さよならソルシエ (Sayonara Sorushie)
- Genre: Historical, slice of life
- Written by: Hozumi
- Published by: Shogakukan
- Magazine: Flowers
- Original run: August 28, 2012 – August 28, 2013
- Volumes: 2

= Sayonara Sorcier =

Japanese manga series

Sayonara Sorcier (さよならソルシエ, Sayonara Sorushie) is a Japanese historical slice of life josei manga series written and illustrated by Hozumi. It was serialized in Shogakukan's Flowers manga magazine and was compiled in 2 volumes published in 2013. It tells the story of Theodorus van Gogh, an art dealer in late 19th-century Paris, who fights to promote innovative art and gain recognition for his brother Vincent's talent amidst a conservative art scene.

==Story==
The original manga tells the story of the van Gogh brothers - the famous painter Vincent van Gogh, and his younger brother Theodorus van Gogh - but primarily from the point of view of his younger brother. Theo is employed as the branch manager of the famous art dealership Goupil & Cie. He seeks to embrace new talents and techniques, but the bourgeoisie mentality of the time deems the lower classes unable to appreciate fine art, marking it as a domain exclusive to high society. Theo struggles to showcase art that depicts the truth of the everyday.

==Characters==
- Théodorus Van Gogh
- Vincent van Gogh
- Paul Gauguin
- Monsieur Baudrillard
- Jean Santro
- Jean Gérôme

==Volumes==
- 1 (May 10, 2013)
- 2 (November 8, 2013)

==Musical==
A stage musical adaptation took place at the Zepp Blue Theater in Roppongi, Tokyo, from March 17–21, 2016. Daisuke Nishida directed the production, and Shuhei Kamimura (Student Council's Discretion) composed the music.
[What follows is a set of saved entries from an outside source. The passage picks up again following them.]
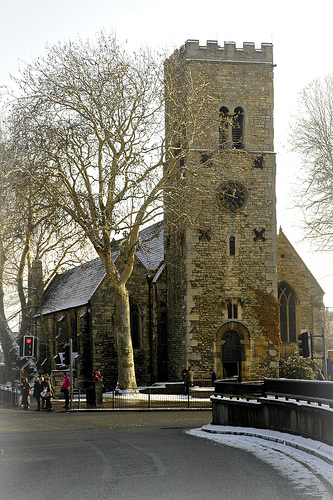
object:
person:
[43, 373, 54, 411]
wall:
[182, 40, 278, 371]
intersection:
[1, 404, 332, 498]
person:
[185, 366, 194, 388]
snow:
[192, 387, 330, 488]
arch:
[215, 319, 251, 339]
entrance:
[215, 321, 252, 380]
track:
[80, 403, 239, 490]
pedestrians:
[15, 363, 101, 411]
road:
[0, 406, 331, 498]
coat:
[62, 376, 71, 389]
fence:
[77, 382, 212, 408]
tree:
[5, 24, 181, 391]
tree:
[288, 67, 333, 254]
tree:
[0, 56, 54, 361]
Another stage play, featuring the same staff, ran at Tokyo's Theatre 1010 from March 17–20, 2017.

==Reception==
Volume 2 reached the 32nd place on the weekly Oricon manga chart and, as of November 17, 2013, has sold 39,410 copies.

It was number 1 on the 2014 Kono Manga ga Sugoi! Top 20 Manga for Female Readers survey and was a runner-up on the top 50 manga on the 15th Book of the Year list by Da Vinci magazine.